I don't see why it's okay, given the traditional separation of church and state, for federal and state laws to prohibit churches from marrying two people of the same sex. Religious conservatives would have us believe that marriage rights for gays and lesbians would force congregations to not only accept but also seal same-sex marriages. But right now any religious body can refuse to marry people for whatever reason--for instance, because the engaged couple belong to different faiths or because one or both parties have been divorced. Still, many conservatives promote the fear that legal same-sex marriage would limit a church's autonomy. Based on what evidence? At present, the opposite is the case: churches that favor extending the sacrament of marriage to people of the same sex are forbidden by law in most states from doing so. This is tantamount to, let's say, North Carolina asking its citizens to vote on which form of baptism should be the legal definition of baptism. I would think that the form of marriage that religious bodies regard as having spiritual value would be a matter for religious leaders to decide, but to decide only for themselves and their trusting followers.

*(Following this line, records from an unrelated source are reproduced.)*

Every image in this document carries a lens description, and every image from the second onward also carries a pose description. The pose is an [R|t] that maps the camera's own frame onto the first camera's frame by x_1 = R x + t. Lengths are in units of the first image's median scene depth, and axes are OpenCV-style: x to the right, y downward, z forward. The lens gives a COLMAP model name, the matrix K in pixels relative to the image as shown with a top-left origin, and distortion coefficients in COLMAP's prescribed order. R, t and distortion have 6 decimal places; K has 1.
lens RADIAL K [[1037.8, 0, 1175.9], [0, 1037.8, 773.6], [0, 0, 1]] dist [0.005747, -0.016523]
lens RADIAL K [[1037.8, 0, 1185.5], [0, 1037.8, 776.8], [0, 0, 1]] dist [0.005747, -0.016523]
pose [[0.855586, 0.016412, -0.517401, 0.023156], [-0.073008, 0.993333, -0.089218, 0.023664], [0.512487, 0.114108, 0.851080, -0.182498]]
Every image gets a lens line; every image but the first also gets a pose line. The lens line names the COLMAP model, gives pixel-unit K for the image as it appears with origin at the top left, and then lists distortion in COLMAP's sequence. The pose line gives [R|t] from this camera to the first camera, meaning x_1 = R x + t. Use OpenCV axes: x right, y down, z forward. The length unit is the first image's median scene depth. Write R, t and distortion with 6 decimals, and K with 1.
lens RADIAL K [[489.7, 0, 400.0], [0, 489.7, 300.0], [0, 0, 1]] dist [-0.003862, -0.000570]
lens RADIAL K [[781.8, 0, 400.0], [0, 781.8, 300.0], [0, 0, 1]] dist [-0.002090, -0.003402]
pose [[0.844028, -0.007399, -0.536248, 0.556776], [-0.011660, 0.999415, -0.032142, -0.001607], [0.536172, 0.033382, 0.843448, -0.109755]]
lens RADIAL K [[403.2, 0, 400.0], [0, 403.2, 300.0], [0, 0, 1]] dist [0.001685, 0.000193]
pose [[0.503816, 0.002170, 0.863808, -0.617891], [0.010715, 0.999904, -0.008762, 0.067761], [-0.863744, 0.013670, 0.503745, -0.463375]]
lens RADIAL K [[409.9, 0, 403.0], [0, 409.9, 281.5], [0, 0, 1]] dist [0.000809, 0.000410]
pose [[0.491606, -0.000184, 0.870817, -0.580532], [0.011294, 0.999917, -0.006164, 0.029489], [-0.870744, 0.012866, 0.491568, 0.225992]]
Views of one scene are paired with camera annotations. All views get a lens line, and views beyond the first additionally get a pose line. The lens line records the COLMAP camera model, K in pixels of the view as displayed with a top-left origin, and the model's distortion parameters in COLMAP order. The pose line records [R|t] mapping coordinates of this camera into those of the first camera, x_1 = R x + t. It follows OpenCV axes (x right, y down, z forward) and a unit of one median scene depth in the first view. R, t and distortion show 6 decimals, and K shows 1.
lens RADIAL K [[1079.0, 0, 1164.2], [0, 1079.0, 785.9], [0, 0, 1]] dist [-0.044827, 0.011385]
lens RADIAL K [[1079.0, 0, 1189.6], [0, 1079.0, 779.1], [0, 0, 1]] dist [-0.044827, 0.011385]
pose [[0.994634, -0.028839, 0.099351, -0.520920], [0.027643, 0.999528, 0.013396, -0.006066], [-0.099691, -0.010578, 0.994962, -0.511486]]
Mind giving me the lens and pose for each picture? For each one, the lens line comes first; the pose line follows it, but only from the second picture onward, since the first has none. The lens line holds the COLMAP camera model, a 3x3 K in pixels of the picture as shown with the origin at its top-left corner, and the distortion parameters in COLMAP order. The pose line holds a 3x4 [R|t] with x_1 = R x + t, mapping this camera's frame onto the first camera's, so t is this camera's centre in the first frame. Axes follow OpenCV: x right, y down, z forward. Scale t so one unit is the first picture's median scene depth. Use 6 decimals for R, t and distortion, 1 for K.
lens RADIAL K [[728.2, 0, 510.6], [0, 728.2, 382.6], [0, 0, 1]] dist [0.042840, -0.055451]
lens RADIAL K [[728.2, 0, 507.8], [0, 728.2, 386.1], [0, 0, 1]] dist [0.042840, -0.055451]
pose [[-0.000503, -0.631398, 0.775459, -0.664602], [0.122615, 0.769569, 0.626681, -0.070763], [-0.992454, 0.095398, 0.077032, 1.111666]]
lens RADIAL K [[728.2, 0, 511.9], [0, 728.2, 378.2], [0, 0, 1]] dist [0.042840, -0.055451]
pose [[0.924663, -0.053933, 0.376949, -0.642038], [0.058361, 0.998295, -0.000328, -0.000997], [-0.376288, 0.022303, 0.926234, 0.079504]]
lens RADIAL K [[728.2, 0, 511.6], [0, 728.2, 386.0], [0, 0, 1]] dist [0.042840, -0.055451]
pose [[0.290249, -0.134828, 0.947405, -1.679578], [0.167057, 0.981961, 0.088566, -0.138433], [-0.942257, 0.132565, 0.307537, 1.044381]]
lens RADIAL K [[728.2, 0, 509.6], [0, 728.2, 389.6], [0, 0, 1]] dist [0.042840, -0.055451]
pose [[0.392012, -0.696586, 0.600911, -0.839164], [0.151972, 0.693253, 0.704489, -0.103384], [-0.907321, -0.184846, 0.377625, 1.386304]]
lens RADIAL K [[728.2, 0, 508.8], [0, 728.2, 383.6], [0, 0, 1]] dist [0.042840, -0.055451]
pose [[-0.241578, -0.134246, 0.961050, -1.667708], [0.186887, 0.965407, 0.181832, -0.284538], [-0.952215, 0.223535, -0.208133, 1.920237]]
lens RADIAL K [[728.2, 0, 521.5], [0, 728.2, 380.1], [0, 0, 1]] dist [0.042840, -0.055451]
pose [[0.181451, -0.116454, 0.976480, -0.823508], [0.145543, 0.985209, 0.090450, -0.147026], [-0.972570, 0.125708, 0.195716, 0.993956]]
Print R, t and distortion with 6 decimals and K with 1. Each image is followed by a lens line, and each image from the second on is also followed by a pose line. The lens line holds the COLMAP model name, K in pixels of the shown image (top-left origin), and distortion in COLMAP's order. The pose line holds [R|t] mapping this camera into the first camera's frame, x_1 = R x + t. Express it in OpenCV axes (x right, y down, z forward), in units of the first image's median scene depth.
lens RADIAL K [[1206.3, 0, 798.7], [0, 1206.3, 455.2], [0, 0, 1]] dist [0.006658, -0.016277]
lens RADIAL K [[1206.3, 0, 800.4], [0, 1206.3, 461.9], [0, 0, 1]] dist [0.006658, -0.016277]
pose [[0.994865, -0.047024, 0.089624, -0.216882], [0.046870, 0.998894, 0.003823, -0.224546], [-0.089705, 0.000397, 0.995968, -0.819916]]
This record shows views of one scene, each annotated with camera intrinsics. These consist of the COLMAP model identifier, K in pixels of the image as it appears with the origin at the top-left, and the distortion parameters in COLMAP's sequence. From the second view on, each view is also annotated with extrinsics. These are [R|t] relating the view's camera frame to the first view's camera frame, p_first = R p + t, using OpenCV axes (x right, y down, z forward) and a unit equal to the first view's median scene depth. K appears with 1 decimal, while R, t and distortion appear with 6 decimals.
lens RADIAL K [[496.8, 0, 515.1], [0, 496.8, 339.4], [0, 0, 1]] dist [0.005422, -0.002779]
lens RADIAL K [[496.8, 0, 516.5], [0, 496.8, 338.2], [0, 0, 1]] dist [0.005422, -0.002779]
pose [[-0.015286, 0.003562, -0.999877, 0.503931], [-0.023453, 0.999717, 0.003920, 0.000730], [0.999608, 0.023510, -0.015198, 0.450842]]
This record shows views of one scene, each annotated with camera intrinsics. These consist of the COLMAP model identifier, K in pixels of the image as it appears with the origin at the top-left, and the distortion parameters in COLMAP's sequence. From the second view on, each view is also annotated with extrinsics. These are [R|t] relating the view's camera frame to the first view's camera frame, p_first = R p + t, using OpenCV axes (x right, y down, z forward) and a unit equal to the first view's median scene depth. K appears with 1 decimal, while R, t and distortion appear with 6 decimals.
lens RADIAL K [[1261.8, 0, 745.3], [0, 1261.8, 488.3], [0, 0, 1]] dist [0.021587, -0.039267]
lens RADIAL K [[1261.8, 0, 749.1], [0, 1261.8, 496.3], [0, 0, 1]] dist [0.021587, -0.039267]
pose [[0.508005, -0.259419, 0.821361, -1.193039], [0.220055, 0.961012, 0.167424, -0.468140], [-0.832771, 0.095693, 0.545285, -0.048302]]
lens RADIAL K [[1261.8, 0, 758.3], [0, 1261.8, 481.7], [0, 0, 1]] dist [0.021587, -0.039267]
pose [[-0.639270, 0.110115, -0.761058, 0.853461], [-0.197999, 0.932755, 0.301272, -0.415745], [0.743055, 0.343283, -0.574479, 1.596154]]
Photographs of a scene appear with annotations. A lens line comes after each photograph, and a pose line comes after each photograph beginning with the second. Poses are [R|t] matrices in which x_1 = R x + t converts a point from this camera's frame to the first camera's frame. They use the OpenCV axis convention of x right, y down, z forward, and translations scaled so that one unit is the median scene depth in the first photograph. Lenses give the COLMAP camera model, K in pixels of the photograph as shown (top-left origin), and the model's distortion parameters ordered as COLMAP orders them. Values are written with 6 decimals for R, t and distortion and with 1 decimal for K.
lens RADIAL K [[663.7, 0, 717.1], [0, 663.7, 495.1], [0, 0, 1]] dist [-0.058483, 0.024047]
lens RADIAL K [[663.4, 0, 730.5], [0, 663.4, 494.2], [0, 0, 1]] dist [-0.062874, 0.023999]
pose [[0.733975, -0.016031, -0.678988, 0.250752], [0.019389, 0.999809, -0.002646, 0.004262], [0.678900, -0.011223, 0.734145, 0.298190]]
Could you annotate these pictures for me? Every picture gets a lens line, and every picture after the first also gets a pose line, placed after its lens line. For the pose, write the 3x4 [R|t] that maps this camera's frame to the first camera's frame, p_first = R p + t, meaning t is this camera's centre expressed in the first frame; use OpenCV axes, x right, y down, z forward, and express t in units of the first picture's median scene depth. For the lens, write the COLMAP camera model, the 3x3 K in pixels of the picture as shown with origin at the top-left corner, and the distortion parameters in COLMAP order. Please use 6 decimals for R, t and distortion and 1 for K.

North Carolina (where I live) puts the question of same-sex marriage up for a vote in four months, in a proposed amendment to the state constitution. The purpose of a constitution is to organize a centralized government and define its powers, usually with protections that prevent "the tyranny of the majority" (as Alexis de Tocqueville phrased it in Democracy in America) from ignoring the rights of individuals and minorities. The proposed amendment to the state constitution would not only ignore gay people's rights but also repeal any privileges conferred upon their relationships at their workplaces and in their places of worship.
Putting the civil rights of a minority up to a vote is antithetical to the spirit of American liberty and equality. Had the civil rights of African-Americans been left to a popular vote in the 1950s and '60s, we Southerners would probably still be under Jim Crow. The Equal Rights Amendment, which would affirm merely that "equal rights under the law shall not be denied or abridged by the United States or by any state on account of sex," has not passed in the forty years since its introduction. North Carolina is one of the fifteen states that resisted ratification. But the effect of North Carolina's Amendment 1 would be worse. It would be as if an amendment were proposed to legally codify that men would retain certain rights that would be deliberately denied to women. That is injustice. Anyone who would hide in a voting booth to deny against anyone else's right to marry is petty and cowardly--when, with a little gumption, he or she could respond to the minister's call to the congregation to "speak now or forever hold your peace," and put something on the line for the sake of conviction ... and, with luck, spark a long-remembered brawl at the wedding reception.